それについてはまだわかりやすくまとめられないので、またの機会に。

 

 

 

それでも、今暫定的に導き出されている考えとしては、

紙の本を読んでいる時

スマートフォンタブレットを通して文章を読んでいる時の思考のレベルは

間違いなく差異が生じているということです。

 

 

 

例えば、今あなたがブログやネットニュースを読んでいる際と

紙で書かれた文書を眺めている際では、後者の方が理解レベルが高く、そこからの発想も生まれやすいというものです。

 

 

しかし、まだこれらは実証できていませんので

あくまでも実感のレベルでしかありません。

 

が、それでも少しずつ実感されている方はいらっしゃるようです。

 

 

 

 

 

 

 

ただ、電子化のメリットは確かに大きいんですよね。

 

普段、私も毎日数冊の本を持ち歩くのですが

そうすると荷物が大変重いのです。。。

 

少なくとも文庫2冊、新書2冊、単行本2冊程度は持ち歩いてしまうので、

5キロは下らないんですね。

 

そうすると、やはり全てが一つで収まってしまう電子書籍のメリットは計り知れないんですよ。
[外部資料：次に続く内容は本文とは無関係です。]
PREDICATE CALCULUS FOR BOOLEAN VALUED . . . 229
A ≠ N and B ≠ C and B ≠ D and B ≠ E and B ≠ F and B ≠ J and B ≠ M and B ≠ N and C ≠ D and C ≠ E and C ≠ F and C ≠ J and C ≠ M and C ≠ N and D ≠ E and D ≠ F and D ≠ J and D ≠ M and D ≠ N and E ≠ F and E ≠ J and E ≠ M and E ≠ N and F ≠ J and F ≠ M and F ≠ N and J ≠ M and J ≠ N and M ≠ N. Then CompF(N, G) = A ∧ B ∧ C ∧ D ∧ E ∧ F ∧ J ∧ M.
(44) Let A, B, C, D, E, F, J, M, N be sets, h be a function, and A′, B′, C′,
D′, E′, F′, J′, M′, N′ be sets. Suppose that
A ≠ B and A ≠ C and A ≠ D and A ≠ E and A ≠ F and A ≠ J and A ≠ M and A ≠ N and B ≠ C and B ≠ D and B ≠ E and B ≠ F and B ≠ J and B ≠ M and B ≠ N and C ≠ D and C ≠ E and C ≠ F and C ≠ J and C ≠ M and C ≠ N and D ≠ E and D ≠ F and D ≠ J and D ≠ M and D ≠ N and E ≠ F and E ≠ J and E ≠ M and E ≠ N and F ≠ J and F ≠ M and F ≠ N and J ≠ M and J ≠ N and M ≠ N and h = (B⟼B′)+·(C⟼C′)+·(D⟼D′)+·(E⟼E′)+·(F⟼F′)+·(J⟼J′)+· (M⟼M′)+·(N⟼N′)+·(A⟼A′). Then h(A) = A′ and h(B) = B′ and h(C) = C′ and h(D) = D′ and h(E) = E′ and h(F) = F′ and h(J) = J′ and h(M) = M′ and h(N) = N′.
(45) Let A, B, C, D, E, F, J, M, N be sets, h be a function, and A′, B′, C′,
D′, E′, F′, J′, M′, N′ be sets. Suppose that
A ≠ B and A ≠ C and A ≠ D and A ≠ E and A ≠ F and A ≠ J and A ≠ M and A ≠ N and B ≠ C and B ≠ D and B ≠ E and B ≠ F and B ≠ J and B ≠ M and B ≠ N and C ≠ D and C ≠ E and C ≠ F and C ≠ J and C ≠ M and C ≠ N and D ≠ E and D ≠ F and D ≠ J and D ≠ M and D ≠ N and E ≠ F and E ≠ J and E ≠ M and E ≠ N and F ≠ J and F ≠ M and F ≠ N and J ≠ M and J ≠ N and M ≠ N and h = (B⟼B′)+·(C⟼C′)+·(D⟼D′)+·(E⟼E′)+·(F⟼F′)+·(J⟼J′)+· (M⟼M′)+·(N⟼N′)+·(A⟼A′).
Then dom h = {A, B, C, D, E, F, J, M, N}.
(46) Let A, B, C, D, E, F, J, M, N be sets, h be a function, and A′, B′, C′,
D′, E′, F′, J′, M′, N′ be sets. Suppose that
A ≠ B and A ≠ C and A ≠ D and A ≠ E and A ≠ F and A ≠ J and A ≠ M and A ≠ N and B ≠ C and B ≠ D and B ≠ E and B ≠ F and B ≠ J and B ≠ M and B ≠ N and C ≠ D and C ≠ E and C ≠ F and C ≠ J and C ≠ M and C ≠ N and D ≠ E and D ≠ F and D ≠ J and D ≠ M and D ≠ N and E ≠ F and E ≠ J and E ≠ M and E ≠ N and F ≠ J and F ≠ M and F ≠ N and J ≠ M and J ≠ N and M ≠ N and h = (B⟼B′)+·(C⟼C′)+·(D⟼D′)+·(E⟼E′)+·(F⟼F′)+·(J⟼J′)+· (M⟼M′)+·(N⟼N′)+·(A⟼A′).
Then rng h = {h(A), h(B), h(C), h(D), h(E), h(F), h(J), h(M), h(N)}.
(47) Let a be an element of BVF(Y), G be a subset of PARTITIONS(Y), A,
今なら書き込みもできたり、しおりもつけることができますしね。

 

 

ただ、それでも紙の書籍のレスポンスにはかないませんが。

 

 

スティーブ・ジョブズが初代iPhoneを発表した際に

使い方を説明する内容がありました。

 

その時に、彼はスタイラスペンを用いて操作することは非常にナンセンス、

もっとも素晴らしい高性能なのは、人間の指である、ということを言っています。

 

iPhone を発表するスティーブ・ジョブス(日本語字幕) - YouTube


iPhone を発表するスティーブ・ジョブス(日本語字幕)

 

 

 そう考えてみると、どんな電子媒体であっても、

紙をめくり、端っこを折ったりすることには、まだ敵わないのではないでしょうか。

 

 

もちろん、使用頻度による慣れの違いは生じるかと思いますが、

それでも紙の書籍が駆逐されることは、まだないでしょう。

 

書籍自体が、歴史的に見ても

ミニマルであり、ある種完成されたものという理由もありますが。

 

 

でしょうか

それらを考慮したとしても、

まだ紙の書籍には作品としての価値がふんだんにあると思いますよ。

 

もし、それでも紙より電子媒体の方がいいというものがあれば、

それは『えんとつ町のプペル』の時に西野さんがいうように

価値のベクトルが異なっているのではないでしょうか。

 

ひとまずは序章として、

紙の本にも、電子媒体とまた別の価値があるんだぞ、ってことで締めたいと思います。

 

また別アプローチでこの話題は触れたいのですが、今回はここまで・・・・。